Last month’s data showed a continuation of decent payrolls growth -- another 214,000 gain -- while the jobless rate ticked down another tenth of a percentage point, to 5.8%. Wage growth remained limp, however, with average hourly earnings up 0.1% last month and up just 2% from the level a year earlier.
 
But according to a report from JPMorgan Chase economist Michael Feroli, wages will rise with a lag after the tightening of the labor market. “We think the unavoidable conclusion is that this is a ‘hawkish’ jobs report, which will keep the Fed well on track for a first rate hike in the middle of next year (we continue to look for a June hike).”
 
Observe Philippa Dunne and Doug Henwood of the Liscio Report: “So, this is mostly what the Fed wants -- employment growth with no inflationary pressures.
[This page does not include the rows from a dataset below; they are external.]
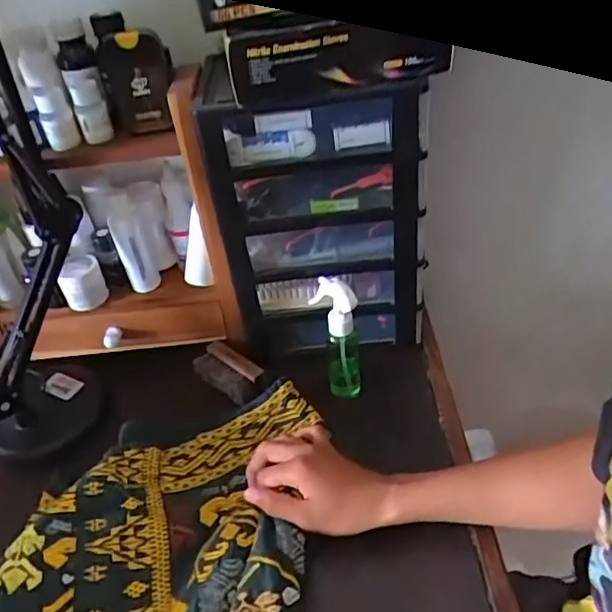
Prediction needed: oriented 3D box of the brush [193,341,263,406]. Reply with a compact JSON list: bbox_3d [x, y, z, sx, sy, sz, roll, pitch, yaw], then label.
[{"bbox_3d":[-0.098,0.078,0.727,0.090,0.020,0.047,26,51,31],"label":"brush"}]

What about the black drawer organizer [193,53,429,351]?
[{"bbox_3d":[0.010,-0.118,0.703,0.218,0.314,0.165,-8,42,-3],"label":"black drawer organizer"}]

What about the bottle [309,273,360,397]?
[{"bbox_3d":[0.035,0.034,0.674,0.049,0.165,0.038,0,42,6],"label":"bottle"}]

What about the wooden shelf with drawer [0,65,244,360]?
[{"bbox_3d":[-0.253,-0.087,0.691,0.309,0.302,0.115,-4,42,2],"label":"wooden shelf with drawer"}]

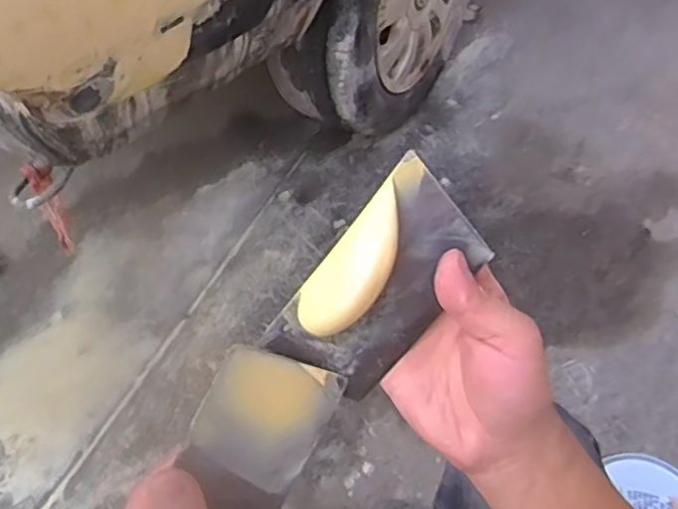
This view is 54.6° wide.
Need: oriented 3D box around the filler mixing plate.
[{"bbox_3d":[0.023,0.018,0.317,0.068,0.114,0.013,30,19,-26],"label":"filler mixing plate"}]

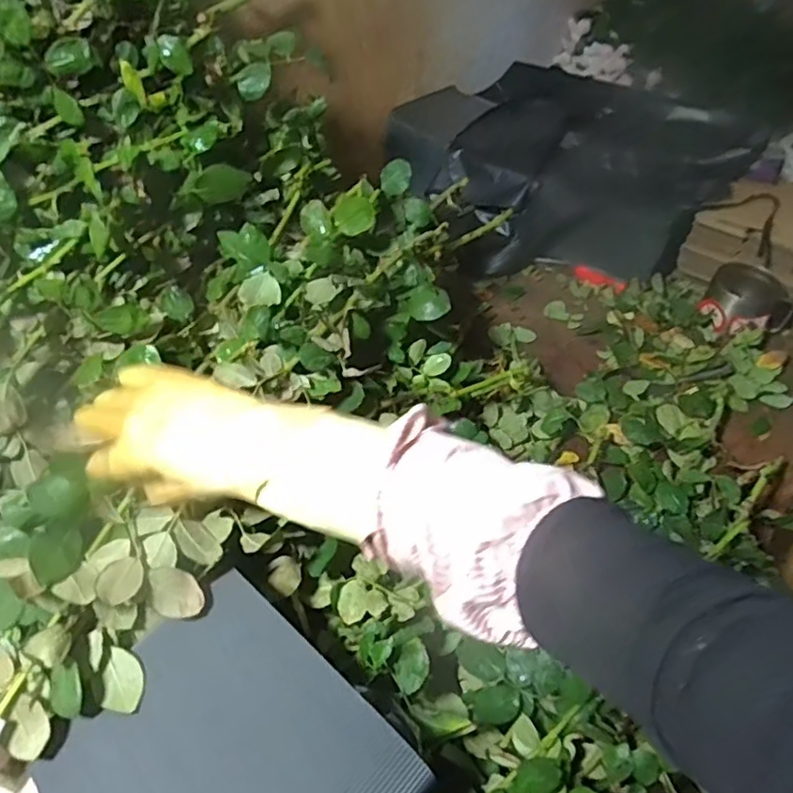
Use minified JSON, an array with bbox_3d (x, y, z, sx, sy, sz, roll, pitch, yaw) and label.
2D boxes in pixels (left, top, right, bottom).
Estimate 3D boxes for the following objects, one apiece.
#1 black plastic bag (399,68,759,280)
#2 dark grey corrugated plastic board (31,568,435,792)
[{"bbox_3d":[0.289,-0.456,1.162,0.463,0.184,0.614,-27,54,-20],"label":"black plastic bag"},{"bbox_3d":[-0.129,0.277,0.460,0.245,0.029,0.207,36,59,28],"label":"dark grey corrugated plastic board"}]

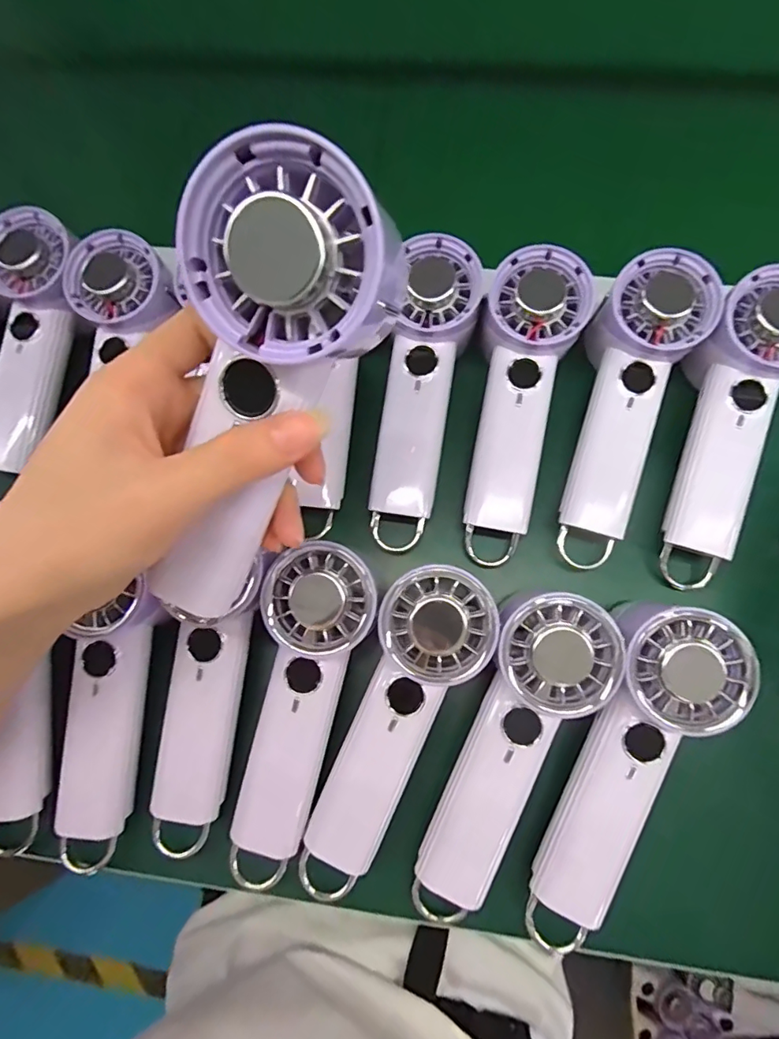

While the flatness of hourly wages should please inflation hawks, it would be better for aggregate demand to see some wage increases for a change, but that day is not here yet.”
 
Tuesday’s balloting implies that the electorate shares this less sanguine view. Stocks, meanwhile, seem unconcerned that labor might eventually get a bigger share of profits, as unit labor costs were up just 2.4% from a year earlier. The Dow Jones Industrials and the Standard & Poor’s 500 index posted their third straight weekly advances and wound up at records.
 
As long as corporations can reduce the cost of capital by borrowing at low interest rates engineered by central banks, they can afford to pay a bit more to let workers eat some cake. Ah, it is good to be the king.